[Plain-text document sources]
——————

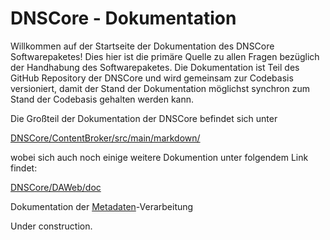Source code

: # DNSCore - Dokumentation

Willkommen auf der Startseite der Dokumentation des DNSCore Softwarepaketes! Dies hier ist die primäre Quelle zu allen Fragen bezüglich der Handhabung des Softwarepaketes. Die Dokumentation ist Teil des GitHub Repository der DNSCore und wird gemeinsam zur Codebasis versioniert, damit der Stand der Dokumentation möglichst synchron zum Stand der Codebasis gehalten werden kann.

Die Großteil der Dokumentation der DNSCore befindet sich unter

[DNSCore/ContentBroker/src/main/markdown/](../)

wobei sich auch noch einige weitere Dokumention unter folgendem Link findet:

[DNSCore/DAWeb/doc](../../../../DAWeb/doc)





Dokumentation der [Metadaten](2014-09-25_Metadaten_in_DA-NRW.pdf)-Verarbeitung

Under construction.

——————

◆ Exercise objective ◆
Every line in the data above that includes the word "unter" should be copied.

◆ Answer to the exercise ◆
Die Großteil der Dokumentation der DNSCore befindet sich unter
wobei sich auch noch einige weitere Dokumention unter folgendem Link findet:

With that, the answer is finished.